Letizia Trinco works as a postdoctoral researcher in the Nilgiri Archaeological Project (2021-2026). She specialises in history of art and archaeology of South and Central Asia. She holds a BA and a MA in Oriental Languages and Cultures from the Italian Institute of Oriental Studies, Sapienza University of Rome, where she studied Hindi, Bengali and Sanskrit.

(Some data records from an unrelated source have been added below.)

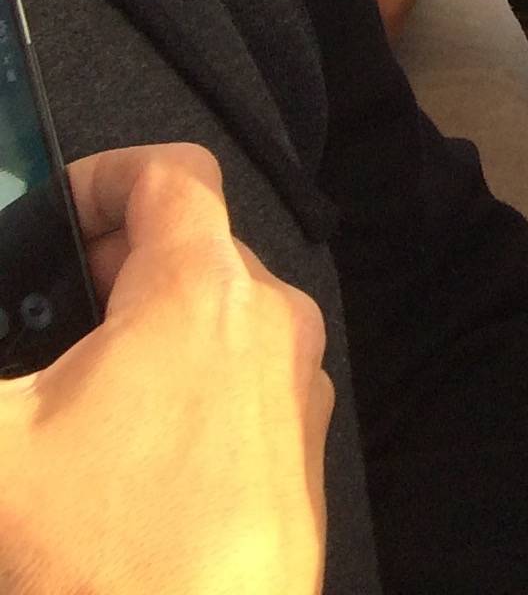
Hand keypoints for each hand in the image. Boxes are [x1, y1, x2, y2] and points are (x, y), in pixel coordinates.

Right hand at [0, 144, 330, 594]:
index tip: (46, 217)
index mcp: (206, 293)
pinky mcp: (295, 460)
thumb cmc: (105, 557)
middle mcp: (272, 327)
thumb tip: (6, 381)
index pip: (170, 174)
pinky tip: (110, 463)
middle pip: (189, 253)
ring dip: (136, 344)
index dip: (98, 178)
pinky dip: (174, 398)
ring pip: (211, 327)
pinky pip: (233, 392)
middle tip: (33, 326)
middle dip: (104, 276)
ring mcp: (293, 395)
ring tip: (60, 405)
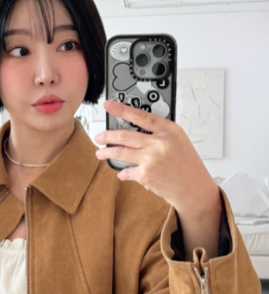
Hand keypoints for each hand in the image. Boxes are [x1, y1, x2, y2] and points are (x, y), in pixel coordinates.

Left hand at [94, 100, 219, 218]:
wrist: (194, 188)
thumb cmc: (186, 164)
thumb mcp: (178, 140)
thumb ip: (159, 132)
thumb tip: (133, 127)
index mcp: (169, 130)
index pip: (140, 115)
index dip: (121, 109)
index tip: (109, 105)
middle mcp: (159, 142)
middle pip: (124, 135)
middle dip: (107, 135)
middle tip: (99, 136)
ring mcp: (151, 159)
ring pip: (120, 152)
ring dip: (106, 153)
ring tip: (100, 153)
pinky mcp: (145, 175)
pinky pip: (125, 171)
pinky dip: (122, 173)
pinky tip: (122, 173)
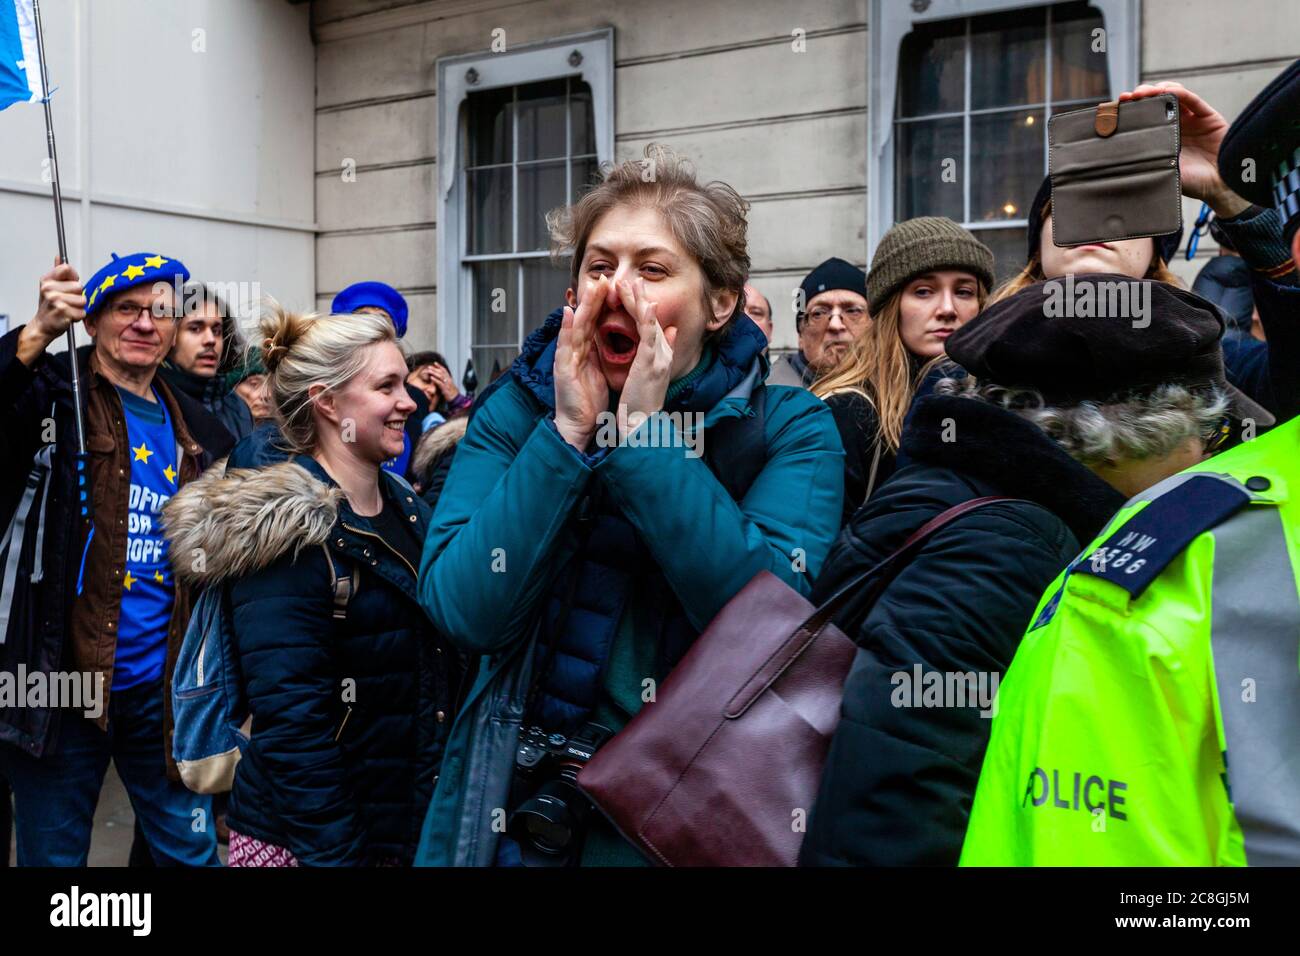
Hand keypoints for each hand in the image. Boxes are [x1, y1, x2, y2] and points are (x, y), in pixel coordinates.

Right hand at [19, 258, 84, 365]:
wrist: (42, 326)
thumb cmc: (49, 307)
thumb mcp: (50, 287)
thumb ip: (57, 272)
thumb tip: (59, 257)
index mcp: (47, 280)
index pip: (67, 268)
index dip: (73, 277)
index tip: (70, 285)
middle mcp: (49, 288)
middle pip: (79, 286)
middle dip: (77, 296)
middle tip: (67, 302)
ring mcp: (55, 300)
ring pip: (83, 300)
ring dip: (78, 308)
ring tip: (67, 309)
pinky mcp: (62, 312)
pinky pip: (82, 313)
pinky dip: (78, 317)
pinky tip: (68, 317)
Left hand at [429, 362, 459, 401]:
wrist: (456, 398)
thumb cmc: (452, 392)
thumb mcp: (448, 385)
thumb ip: (445, 381)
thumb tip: (440, 379)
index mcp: (449, 378)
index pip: (444, 370)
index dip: (440, 366)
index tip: (435, 363)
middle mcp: (448, 380)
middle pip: (441, 372)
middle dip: (435, 369)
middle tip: (429, 366)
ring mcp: (447, 384)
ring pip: (440, 376)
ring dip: (434, 373)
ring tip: (429, 371)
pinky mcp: (445, 388)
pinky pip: (440, 383)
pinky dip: (435, 380)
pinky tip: (431, 378)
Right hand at [553, 275, 609, 449]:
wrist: (579, 426)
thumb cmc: (590, 402)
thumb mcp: (604, 373)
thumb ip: (609, 353)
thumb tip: (621, 338)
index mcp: (587, 352)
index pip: (597, 322)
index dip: (605, 304)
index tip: (617, 286)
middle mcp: (575, 351)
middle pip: (586, 319)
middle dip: (594, 298)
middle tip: (604, 277)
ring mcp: (567, 358)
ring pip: (576, 326)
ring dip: (582, 305)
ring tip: (590, 287)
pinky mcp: (562, 369)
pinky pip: (565, 345)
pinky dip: (566, 328)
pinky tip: (569, 312)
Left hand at [615, 278, 676, 441]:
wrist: (642, 425)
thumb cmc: (640, 406)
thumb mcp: (649, 377)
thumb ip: (656, 354)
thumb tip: (668, 332)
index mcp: (659, 358)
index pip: (652, 326)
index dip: (643, 308)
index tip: (634, 292)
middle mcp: (663, 354)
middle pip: (653, 319)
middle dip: (643, 298)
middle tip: (635, 279)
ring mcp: (659, 358)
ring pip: (651, 322)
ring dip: (641, 301)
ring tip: (632, 283)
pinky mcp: (652, 363)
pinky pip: (649, 334)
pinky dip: (646, 317)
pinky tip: (642, 302)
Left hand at [1118, 81, 1249, 217]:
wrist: (1219, 186)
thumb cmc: (1192, 183)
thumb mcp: (1163, 172)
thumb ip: (1148, 164)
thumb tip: (1117, 166)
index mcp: (1162, 137)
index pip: (1143, 118)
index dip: (1130, 110)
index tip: (1115, 108)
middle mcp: (1175, 125)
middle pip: (1156, 102)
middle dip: (1140, 96)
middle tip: (1128, 97)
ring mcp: (1191, 119)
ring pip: (1173, 95)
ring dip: (1157, 90)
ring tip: (1144, 92)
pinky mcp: (1207, 116)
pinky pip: (1193, 100)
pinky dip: (1179, 93)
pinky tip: (1168, 91)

Her PhD dissertation (2015) focussed on a variety of South Asian funerary artefacts commonly known as “hero-stones”.
She participated in the Uzbek-Italian Archaeological Mission to the site of Uch Kulakh (oasis of Bukhara), Uzbekistan, and has experience conducting archaeological surveys in different regions of India as a research assistant and postdoctoral fellow at Sapienza University of Rome (2016-2019).

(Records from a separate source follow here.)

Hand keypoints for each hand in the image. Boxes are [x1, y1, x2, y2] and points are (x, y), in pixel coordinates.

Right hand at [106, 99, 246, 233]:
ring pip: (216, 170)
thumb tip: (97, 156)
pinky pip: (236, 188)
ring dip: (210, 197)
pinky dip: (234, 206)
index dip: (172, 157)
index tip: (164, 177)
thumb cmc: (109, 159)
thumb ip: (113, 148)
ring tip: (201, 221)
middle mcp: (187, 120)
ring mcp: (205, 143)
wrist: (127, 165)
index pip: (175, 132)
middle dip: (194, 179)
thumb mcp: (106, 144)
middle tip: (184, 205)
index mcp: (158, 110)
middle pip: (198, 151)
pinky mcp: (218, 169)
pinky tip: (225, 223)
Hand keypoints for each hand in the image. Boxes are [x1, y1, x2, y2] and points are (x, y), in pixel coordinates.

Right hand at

Her interests include funerary archaeology, religious iconography, and environmental history, with a focus on the pre-modern period of Western and South India (Maharashtra, Karnataka, Tamil Nadu, Kerala).
As a member of GCSAS, she also works on the project Excavations at Bodhgaya, the Site of the Buddha's Enlightenment (2021-2024 ongoing), for which she curates the digitisation of artefacts from five museum collections between India and Europe, in collaboration with the Ghent Centre for Digital Humanities.